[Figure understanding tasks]
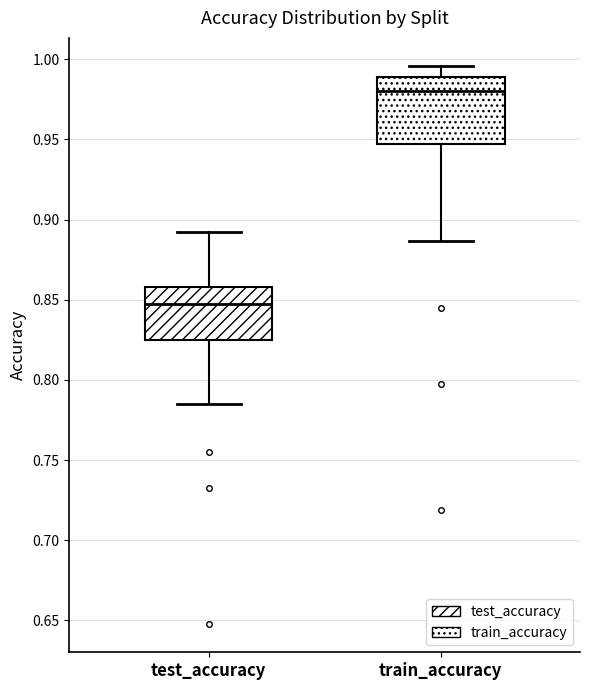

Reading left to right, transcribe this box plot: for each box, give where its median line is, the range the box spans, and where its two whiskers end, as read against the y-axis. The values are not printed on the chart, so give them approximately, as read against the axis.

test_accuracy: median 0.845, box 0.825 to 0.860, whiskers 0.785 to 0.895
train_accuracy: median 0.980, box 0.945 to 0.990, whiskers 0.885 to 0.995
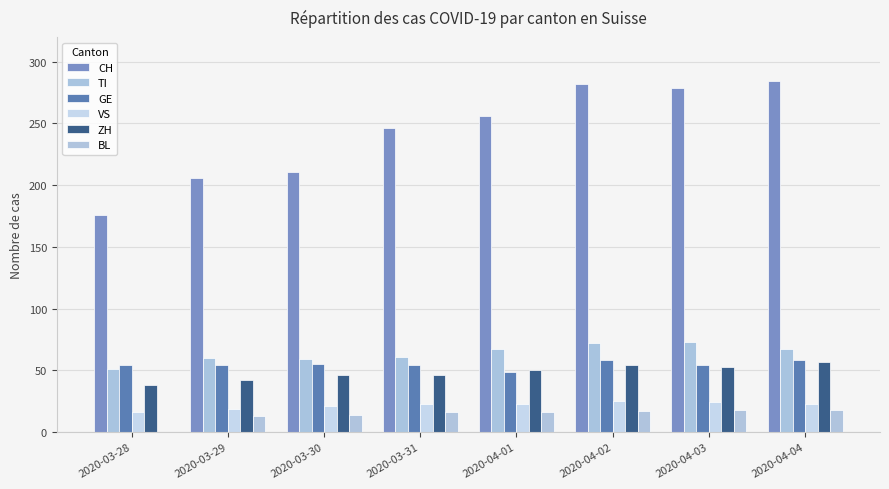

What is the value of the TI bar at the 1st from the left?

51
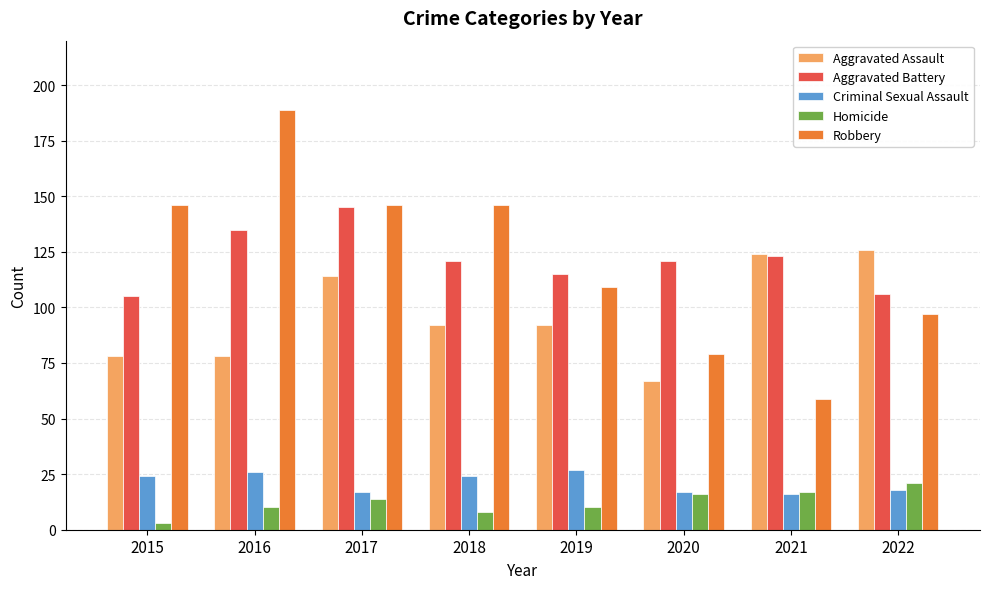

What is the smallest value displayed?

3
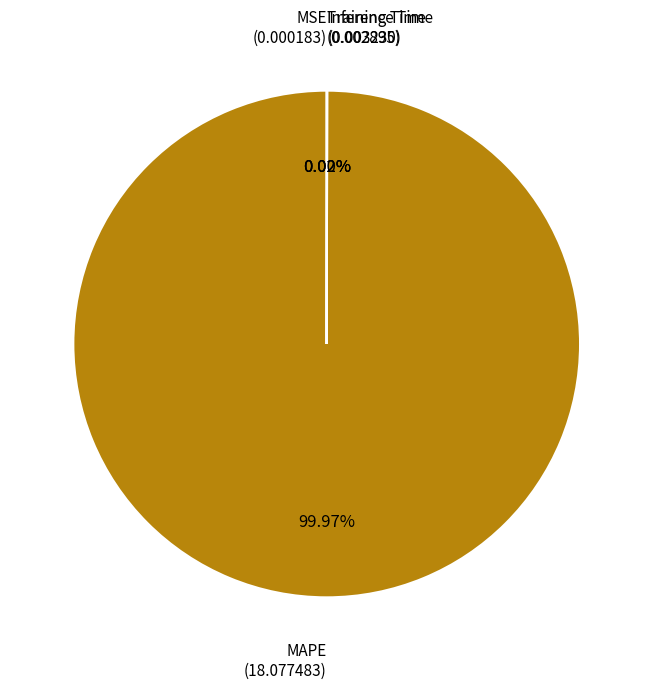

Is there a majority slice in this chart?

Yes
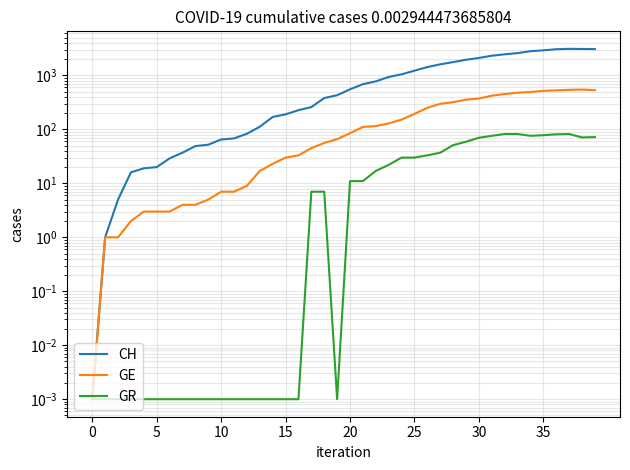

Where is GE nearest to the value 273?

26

Job:
Rewrite the listing as a numbered list, starting at the line containing "What is the value" and running through the last line of the listing. Skip blank lines and leave the pictures out.

Solution to the problem:
1. What is the value of the TI bar at the 1st from the left?
2. 51
3. What is the smallest value displayed?
4. 3
5. Is there a majority slice in this chart?
6. Yes
7. Where is GE nearest to the value 273?
8. 26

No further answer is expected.